Missa de 7º dia de Nelson Sargento será nesta quarta-feira em cerimônia restrita a familiares e amigos

Por: Rádio Sampaio
 / Publicado em 02/06/2021

Missa de 7º dia de Nelson Sargento será nesta quarta-feira em cerimônia restrita a familiares e amigos

A Missa de Sétimo Dia do sambista Nelson Sargento será realizada nesta quarta-feira (2) em uma igreja da Zona Sul do Rio, restrita à família e amigos próximos. A cerimônia será transmitida pela rede social do artista, a partir das 17h.

O sambista morreu na quinta-feira (27), aos 96 anos, no Rio de Janeiro, por complicações da Covid.

Autor de 'Agoniza, mas não morre'

Nelson Sargento era presidente de honra da Estação Primeira de Mangueira e autor de sucessos como "'Agoniza, mas não morre".

Sargento foi diagnosticado com o Covid no dia 21 de maio, quando foi internado no Instituto Nacional do Câncer (Inca). Além da idade avançada, Nelson também sofreu com um câncer de próstata anos atrás.

No dia 26 de fevereiro, o compositor da Mangueira recebeu a segunda dose da vacina contra a Covid-19 em casa. A primeira dose, em um ato simbólico no dia 31 de janeiro, marcou o início da imunização de idosos.

Segundo os epidemiologistas, nenhuma vacina é 100% eficaz, mas as chances de uma pessoa vacinada ser infectada pelo vírus é muito menor do que a de quem não foi vacinado. A proteção máxima só é alcançada quando grande parte da população está imunizada e o vírus para de circular.

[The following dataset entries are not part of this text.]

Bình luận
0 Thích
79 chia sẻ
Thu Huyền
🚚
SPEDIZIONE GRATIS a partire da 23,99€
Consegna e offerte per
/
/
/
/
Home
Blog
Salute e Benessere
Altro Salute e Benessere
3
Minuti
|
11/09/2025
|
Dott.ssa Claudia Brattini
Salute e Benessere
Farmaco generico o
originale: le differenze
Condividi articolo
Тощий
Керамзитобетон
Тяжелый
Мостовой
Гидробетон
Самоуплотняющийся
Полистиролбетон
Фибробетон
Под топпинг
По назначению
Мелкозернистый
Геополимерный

"As pessoas têm muita dificuldade de entender qual é a função de uma vacina", diz Natalia Pasternak, bióloga e divulgadora científica brasileira, fundadora e primeira presidente do Instituto Questão de Ciência. "Elas acham que a vacina é mágica. Ou seja, tomou a vacina, está protegido; não tomou, vai ficar doente. Não é assim que vacinas funcionam."

Obra inédita

A nora e produtora musical de Nelson, Lívea Mattos, contou ao G1 que, mesmo afastados dos palcos, o sambista não parava de criar. Ela disse que ele deixa um CD de músicas inéditas com Agenor de Oliveira, tem uma gravação recém-descoberta com Wilson Moreira - que morreu em 2018 - , e muitos registros de shows e momentos íntimos gravados.

"Além disso, ele não parava de escrever. Tinha um caderninho em que escrevia orações, que gostava muito. Ele rezava vários vezes ao dia. Eu só tenho a agradecer por ter convivido com ele, mas vai fazer muita falta”, diz Lívea.